[Start of section]

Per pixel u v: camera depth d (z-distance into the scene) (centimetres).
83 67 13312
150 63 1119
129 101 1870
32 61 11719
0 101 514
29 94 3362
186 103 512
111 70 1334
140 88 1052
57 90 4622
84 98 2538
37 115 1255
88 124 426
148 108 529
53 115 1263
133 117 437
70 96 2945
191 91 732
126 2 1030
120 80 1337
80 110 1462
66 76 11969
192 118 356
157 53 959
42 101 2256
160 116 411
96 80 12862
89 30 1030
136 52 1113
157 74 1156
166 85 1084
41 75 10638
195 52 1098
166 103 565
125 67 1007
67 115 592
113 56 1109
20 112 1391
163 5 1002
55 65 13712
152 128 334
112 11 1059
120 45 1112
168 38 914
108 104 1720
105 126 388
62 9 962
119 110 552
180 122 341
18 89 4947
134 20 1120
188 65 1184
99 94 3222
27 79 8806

[End of section]

# PROBLEM
If a line comes after the one containing "188 65 1184", leave it out; set down every line of the data before it, and that line itself, exactly.

# PROBLEM SOLUTION
Per pixel u v: camera depth d (z-distance into the scene) (centimetres).
83 67 13312
150 63 1119
129 101 1870
32 61 11719
0 101 514
29 94 3362
186 103 512
111 70 1334
140 88 1052
57 90 4622
84 98 2538
37 115 1255
88 124 426
148 108 529
53 115 1263
133 117 437
70 96 2945
191 91 732
126 2 1030
120 80 1337
80 110 1462
66 76 11969
192 118 356
157 53 959
42 101 2256
160 116 411
96 80 12862
89 30 1030
136 52 1113
157 74 1156
166 85 1084
41 75 10638
195 52 1098
166 103 565
125 67 1007
67 115 592
113 56 1109
20 112 1391
163 5 1002
55 65 13712
152 128 334
112 11 1059
120 45 1112
168 38 914
108 104 1720
105 126 388
62 9 962
119 110 552
180 122 341
18 89 4947
134 20 1120
188 65 1184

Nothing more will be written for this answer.